• Explore the material:
[1] According to the systems unit lesson, what term refers to the physical size of a computer case?
[2] Reproduce a portion of the systems unit lesson word for word, beginning at the words "Inquire: Welcome to" and stopping after the words "on the whole.".

• Exercise passage:
⁂

The Systems Unit

Lesson Content

Inquire: Welcome to the Machine!

Overview

Computers have taken on many forms as technology has moved forward. When you see a desktop computer, there is an encased unit or box to which the monitor, keyboard, and mouse are connected. In this lesson, we are going to answer the question, “what’s in the box?” by opening up that desktop computer and exploring the components therein. Understanding the various parts that make up a typical computer and how they work together will provide a solid foundation for understanding computer-based technology on the whole.

Decorative

Big Question

What’s in the box, and why does it matter?

Watch: How Can Something That Can Do So Many Complex Things Be So Simple?

Read: A Computer is Truly the Sum of its Parts

Overview

DecorativeThe computer case – otherwise known as the box – houses all of the parts that make a computer a useful device. The physical size of the computer case is referred to as its form factor. A computer can have a large, medium, or small form factor, and this will depend, to some extent, on the intended use of the machine.

A computer intended to be used for business purposes is likely to have a larger form factor than one whose use will be limited to just browsing the Internet. Why this is so has to do with the type and amount of components that are installed inside the machine.

⁂

• Information supplied:

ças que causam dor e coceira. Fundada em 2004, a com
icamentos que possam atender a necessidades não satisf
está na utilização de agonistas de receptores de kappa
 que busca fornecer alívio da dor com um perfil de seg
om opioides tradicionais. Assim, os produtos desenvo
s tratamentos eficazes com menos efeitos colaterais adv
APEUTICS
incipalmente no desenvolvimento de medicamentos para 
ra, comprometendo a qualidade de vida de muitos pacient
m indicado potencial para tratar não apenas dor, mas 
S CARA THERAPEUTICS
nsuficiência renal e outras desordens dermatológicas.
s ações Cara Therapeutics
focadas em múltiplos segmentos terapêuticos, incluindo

⁂

• Solutions to the problems:
[1] Its form factor.

[2]
Inquire: Welcome to the Machine!

Overview

Computers have taken on many forms as technology has moved forward. When you see a desktop computer, there is an encased unit or box to which the monitor, keyboard, and mouse are connected. In this lesson, we are going to answer the question, “what’s in the box?” by opening up that desktop computer and exploring the components therein. Understanding the various parts that make up a typical computer and how they work together will provide a solid foundation for understanding computer-based technology on the whole.